Monday 26 September 2011

Rob Wilson Explores the Benefits of Pretesting

Rob Wilson, RPM's Strategy Director, addresses his experience with pretesting a campaign, leading to greater and more effective consumer engagement.

Pretesting is crucial for most big budget campaigns, and in order for it to be effectively qualitative, it has to be carried out with over 100 people. The real plus about pretesting is that it optimises the campaign and allows you to really focus on the value exchange between the brand and the consumer. You need to ask yourself why people participate in something and what would encourage them to participate, which all goes back to the fact that value exchange doesn’t have to be transactional; it can bring benefits that are more relational and emotional.

We did a lot of pretesting for the concepts behind our 2011 Sky Ride campaign. For those who aren't familiar, Sky Ride is a series of mass participation cycle events led by Sky and British Cycling, which encourage thousands of friends and families all over the UK to get back on their bikes and take to the traffic-free roads of their city. The pretesting for this was all about trying to find ideas and concepts that would actually trigger people’s emotional relationship with cycling. This is how we ended up going down the nostalgic route: ‘Where would your bike take you?’ The concept was all about getting people to remember that they once loved cycling and have had a connection with it since childhood.
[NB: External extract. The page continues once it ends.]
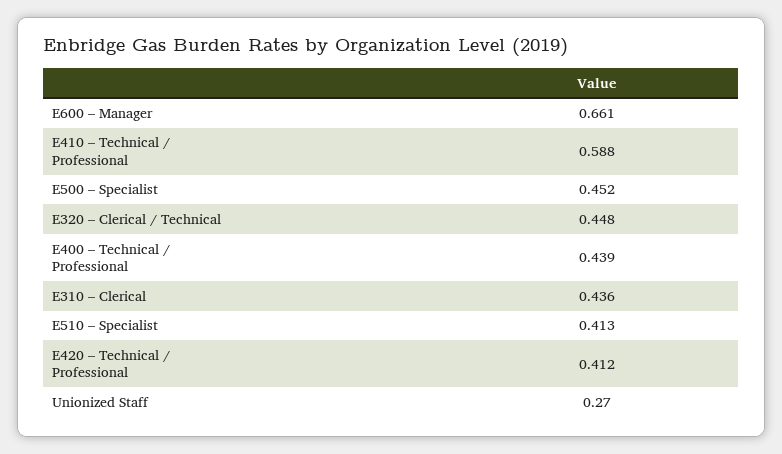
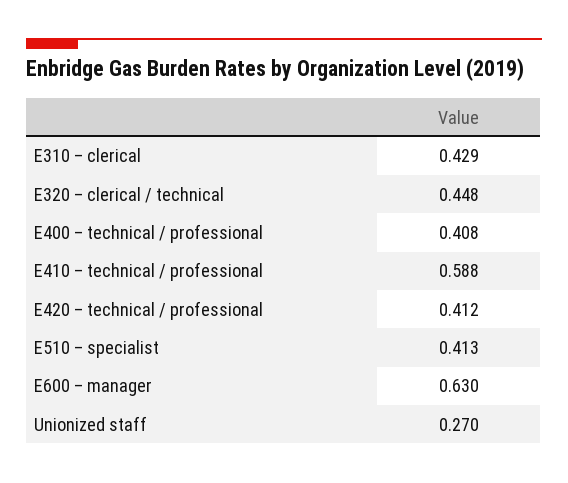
E600 – Manager: 0.661 -> 0.63
E500 – Specialist: 0.452 -> none
E400 – Technical / Professional: 0.439 -> 0.408
E310 – Clerical: 0.436 -> 0.429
If you sit lots of people in a room and ask how many people have played squash, you might get 20 or so, but once we'd asked how many people had ever ridden a bike, everyone had a connection with it through their childhood; thus, we took the nostalgic route. Pretesting was particularly useful with this insight.

The people we chose to do pretesting with were lapsed cyclists and people who cycle less than once a month. The process goes that we find them through research agencies (which our clients like us to use because they’re impartial), we put together the ideas, a moderator within the research group takes the people through it, and we watch them through a little glass mirror. It’s all very CSI!

What you’re looking for with pretesting is traction; so what gets people most excited, what do people have to instantly talk about and what ideas start making people open up and talk. In the case of Sky Ride, we put one idea in front of them that was less well-received, mainly because there was less instant conversation. As soon as we asked them to discuss their memories of riding a bike, however, people were engaged and eager to contribute and - voila - you have an idea with traction.

It’s important to take on board that pretesting is there for optimising ideas, not for making decisions for you. In other words, don’t make all your creative decisions based on your pretesting; use it to make your ideas better and don’t use them to rule out or discredit ideas. I say this because often ideas are harder to get until you’ve got the right execution, and you’re not testing execution at that stage. Don’t let consumers dictate what your brand should do; let them optimise ideas and work out how that idea should work for them.

At RPM, the scale of our campaigns and therefore scale of investment is going up, which means we’ll inevitably be doing more pretesting going forward. Furthermore, the nature of the work we’re doing is more digital and more and more engagement focused, which again reaffirms the benefits of pretesting.

Pretesting is ultimately about how a consumer gets involved in a campaign, and agencies should be using this to see exactly how the consumer would get involved, to what level they’d get involved, whether they would advocate your idea and whether they would take that extra crucial step and send it on to a friend.